Shorter VOLE-in-the-Head-based Signatures from Vector Semi-Commitment by Seongkwang Kim, Byeonghak Lee of @SamsungSDSA and Mincheol Son of @kaistpr: https://eprint.iacr.org/2025/1077

This work highlights a refined version of the VOLE-in-the-Head paradigm for post-quantum signatures. By integrating the Vector Semi-Commitment (VSC) technique, the authors present “reduced VOLE-in-the-Head” (rVOLEitH), which lowers signature size and improves computational efficiency without compromising security. Built upon ZKP techniques, the scheme cuts signature size by up to 6% and demonstrates faster signing and verification compared to existing alternatives. They also identify a vulnerability in a recent VOLEitH variant that omits individual seed commitments, showcasing the necessity of careful design in cryptographic proofs.

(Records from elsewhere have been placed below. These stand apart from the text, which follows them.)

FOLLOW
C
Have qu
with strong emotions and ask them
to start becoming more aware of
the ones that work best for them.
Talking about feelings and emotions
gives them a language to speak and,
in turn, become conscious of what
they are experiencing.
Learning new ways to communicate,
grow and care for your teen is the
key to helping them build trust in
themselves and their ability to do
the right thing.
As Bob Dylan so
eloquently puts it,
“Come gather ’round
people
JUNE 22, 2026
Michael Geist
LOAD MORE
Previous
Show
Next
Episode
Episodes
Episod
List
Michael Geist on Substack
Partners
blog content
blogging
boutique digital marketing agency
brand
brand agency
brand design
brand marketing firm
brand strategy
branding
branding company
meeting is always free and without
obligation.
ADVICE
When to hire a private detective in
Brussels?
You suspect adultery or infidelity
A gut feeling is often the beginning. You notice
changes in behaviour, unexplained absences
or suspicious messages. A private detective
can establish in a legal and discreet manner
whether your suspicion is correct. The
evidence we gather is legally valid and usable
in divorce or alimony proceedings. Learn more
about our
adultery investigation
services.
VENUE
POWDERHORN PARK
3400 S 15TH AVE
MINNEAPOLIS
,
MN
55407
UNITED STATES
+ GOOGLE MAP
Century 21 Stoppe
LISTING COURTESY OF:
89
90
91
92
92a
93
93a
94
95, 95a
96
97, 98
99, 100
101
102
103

SmallWood: Hash-Based Polynomial Commitments and Zero-Knowledge Arguments for Relatively Small Instances by @tfeneuil and @mrivain of @CryptoExperts: https://eprint.iacr.org/2025/1085

The paper describes SmallWood, a hash-based polynomial commitment and ZK argument scheme designed for relatively small instances. By refining the DECS model from the TCitH framework and integrating ideas from Brakedown, the authors create a system that significantly reduces proof sizes for witness lengths between 64 and 65,536. SmallWood proves particularly effective for lattice-based problems, yielding sub-25 KB proofs on cryptographic schemes like Kyber and Dilithium. The results surpass previous methods, offering a new benchmark for compact, post-quantum secure ZKPs.